◆ ACTIVITY: Word for word, reproduce the records, keeping none of the pictures.

◆ AVAILABLE DATA:
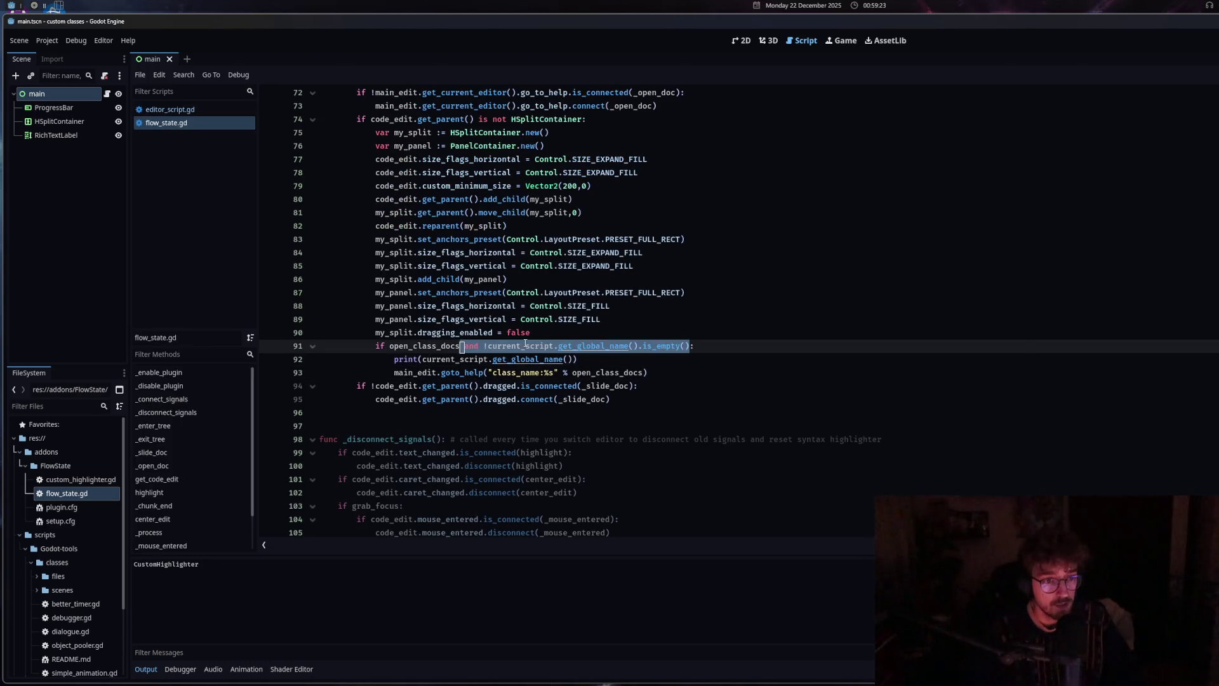
click(633, 358)
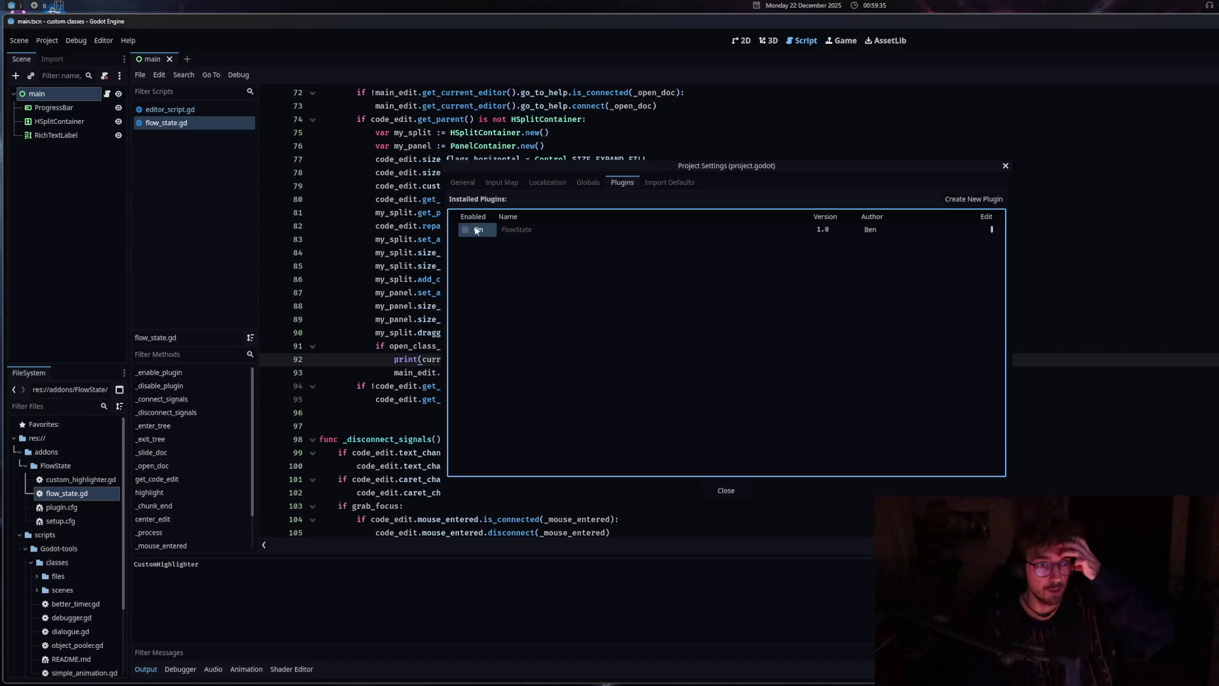
Enable the FlowState plugin, then reopen custom_highlighter.gd and return to flow_state.gd
click(476, 231)
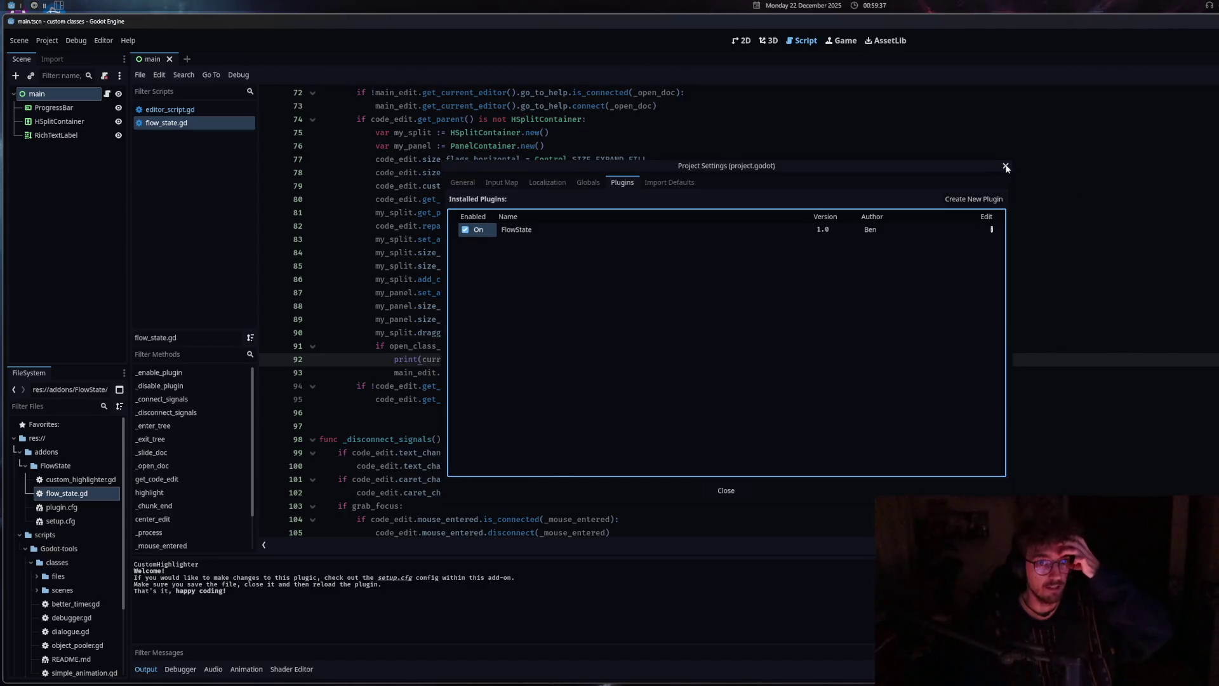
key(Escape)
double_click(75, 480)
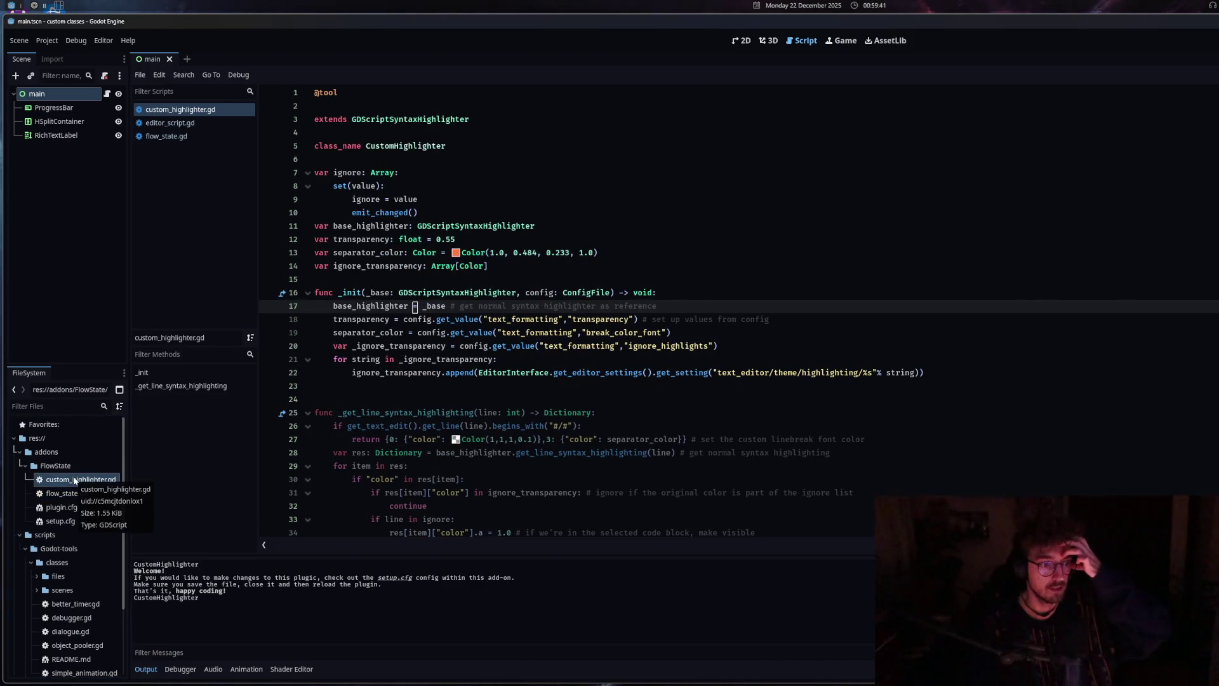
click(194, 126)
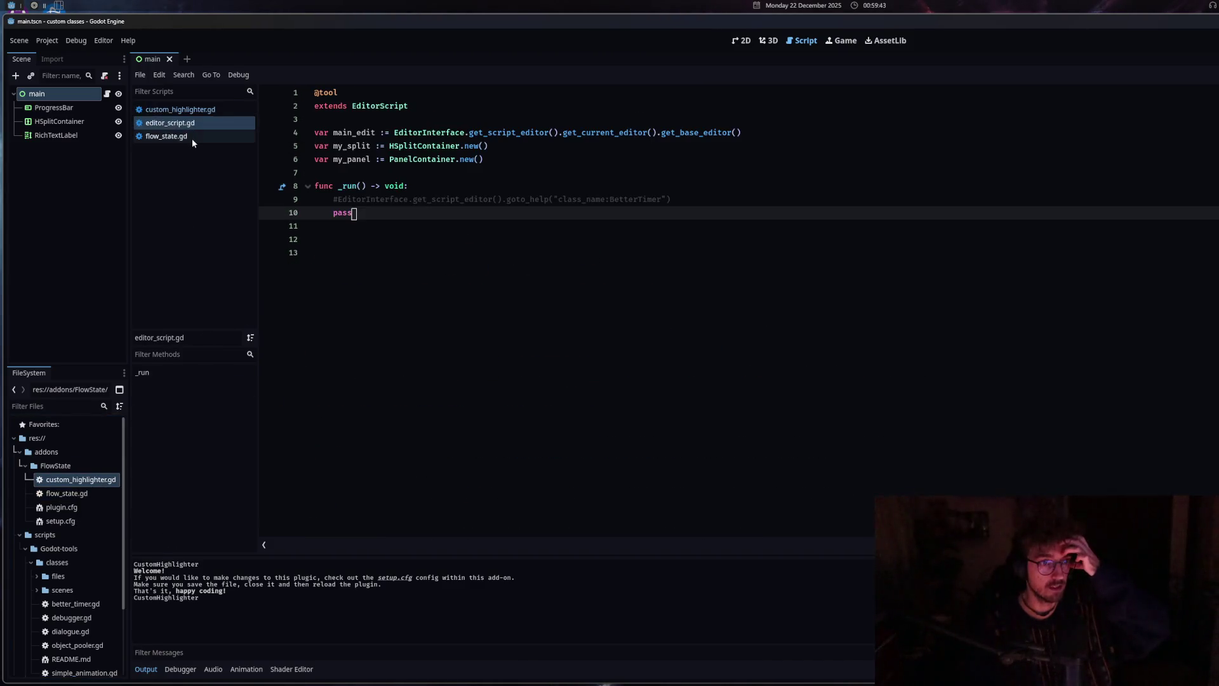
click(192, 139)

◆ RESULT OF THE EXERCISE:
click(633, 358)
Enable the FlowState plugin, then reopen custom_highlighter.gd and return to flow_state.gd
click(476, 231)
key(Escape)
double_click(75, 480)
click(194, 126)
click(192, 139)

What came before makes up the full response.